The bride has stage four non-hodgkin's lymphoma.  She has no insurance.  The apartment complex did a little BBQ fundraiser for her and it only raised a few hundred dollars.  The 50 something neighbor, a loner who doesn't talk much, was at that event.  Afterwards, when they were cleaning up the paper plates and empty beer cans, the man approached the mother and grandmother of the sick girl.  He works at the railroad and has excellent insurance.  He says that he knows that he will never marry again, meaning not under normal circumstances.  He offers to get legally married to the girl so that she gets insurance - no questions asked, no expectations, he said any bills sent to him wouldn't be much and he would take care of them - no relationship or sex or money or anything else in return. 

Long-cig grandma says that upon hearing this they thought it was too good to be true, surely he is after something, and if not he is crazy to take the risk (as dad put it "in her world this act was not only unfamiliar, but insane" - no one gives without expecting something in return), but the family checks him out, verifies that all that he said was indeed the case, gets the sense that he is not crazy and that he is telling the truth, and approves the marriage.  Long-cig grandma finishes telling this to dad with a chuckle to the craziness of life, and perhaps realizing that "telling" was not on the program for the day, she asks dad if he has a problem with that.  Dad responds "Ma'am, you got the right pastor today."  He hands back the envelope with the tip, saying that he can't take it.

This town is such a bitch and a whore most of the time.  But this reminds me of the line from the old Buddy & Julie Miller song,  "Letters to Emily" –

 Well, I've gone wrong, but still I know sometimes God serves the best wine up right from a paper cup. 

May that man's love toward that woman be rewarded at the table where Abraham sits.

                                                             

16 comments:

Anonymous said...

LOVE it!!! Thanks for sharing.
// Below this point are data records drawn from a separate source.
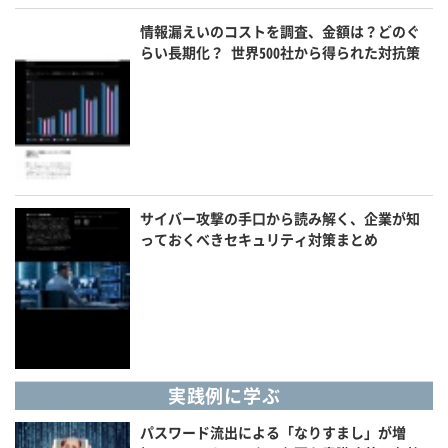
情報漏えいのコストを調査、金額は？どのぐ
らい長期化？ 世界500社から得られた対抗策
サイバー攻撃の手口から読み解く、企業が知
っておくべきセキュリティ対策まとめ
実践例に学ぶ
パスワード流出による「なりすまし」が増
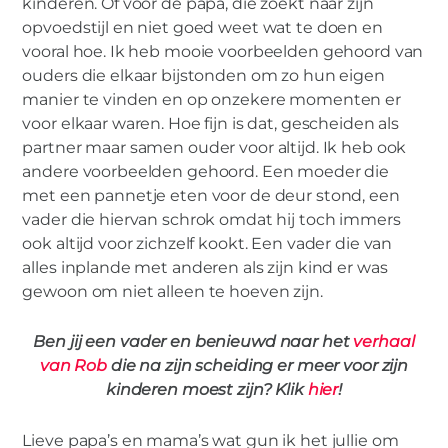
kinderen. Of voor de papa, die zoekt naar zijn
opvoedstijl en niet goed weet wat te doen en
vooral hoe. Ik heb mooie voorbeelden gehoord van
ouders die elkaar bijstonden om zo hun eigen
manier te vinden en op onzekere momenten er
voor elkaar waren. Hoe fijn is dat, gescheiden als
partner maar samen ouder voor altijd. Ik heb ook
andere voorbeelden gehoord. Een moeder die
met een pannetje eten voor de deur stond, een
vader die hiervan schrok omdat hij toch immers
ook altijd voor zichzelf kookt. Een vader die van
alles inplande met anderen als zijn kind er was
gewoon om niet alleen te hoeven zijn.
Ben jij een vader en benieuwd naar het
verhaal
van Rob
die na zijn scheiding er meer voor zijn
kinderen moest zijn? Klik
hier
!
Lieve papa’s en mama’s wat gun ik het jullie om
I'm passing it along.

discourse said...

Lovely.

David T said...

I'm speechless. Thank you so much for sharing this.

Maxine said...

Lovely, and may God bless this wonderful man. But. Infuriating that this is what it takes for her to get the health care she needs.

Matushka Anna said...

So many things like this happen on the fringes where no one sees or no one has eyes to see.

todd said...

Fortunately, this man is an Icon.

Anam Cara said...

This reminds me of CS Lewis married Joy Gresham, who was 17 years younger than he, to keep her from being deported from England after her husband abandoned her and their sons, and she was discovered to have cancer.

God bless this man for the wonderful thing he has done for this young woman. I wonder if in time he will grow to care for his three-year old step-daughter and also help support her when her mother is gone (as CS Lewis raised his step-sons).

While we will all not be called to marry someone to help provide for them in an illness, each of us is called to do what we can to alleviate suffering. This man is an example for the rest of us.

Drewster2000 said...

Yes, wonderful reminder of the good that still exists in this world. Thanks for harvesting these excellent gems.

ofgrace said...

Okay, well, that makes the tears well up! Thanks, Steve.

Ian Climacus said...

Thank you for sharing this. May God bless all the saints in the world who do so much, unseen and without fanfare.

Noël Joy Plourde said...

OK, man, you've earned your tip today.

V and E said...

Beautiful story. Thanks for sharing!

PS: I've missed you on FB!

Unknown said...

this story reminds us that there are Saints outside the known walls of the Church

Dixie said...

By far your best "How to do Lent" example. Thanks for this.

JimmyGilley said...

This is so beautiful.. Just think if only all Christians could Love just half that much how different our world could be..

http://tayaradio.com/blog/index.php/love/tangible-love-thats-for-the-missionaries/

Brent said...

I am on one of those journies . . . a journey into Orthodoxy. I was responding to a post at Experimental Theology this past week and someone told me to seed out your blog. I read Father Stephen's blog and find that your blog is a good addition for balance. Anyway . . . I really like your blog . . . and I really like this posting. Oh yea . . . and you're crazy man! Crazy!! And I love it!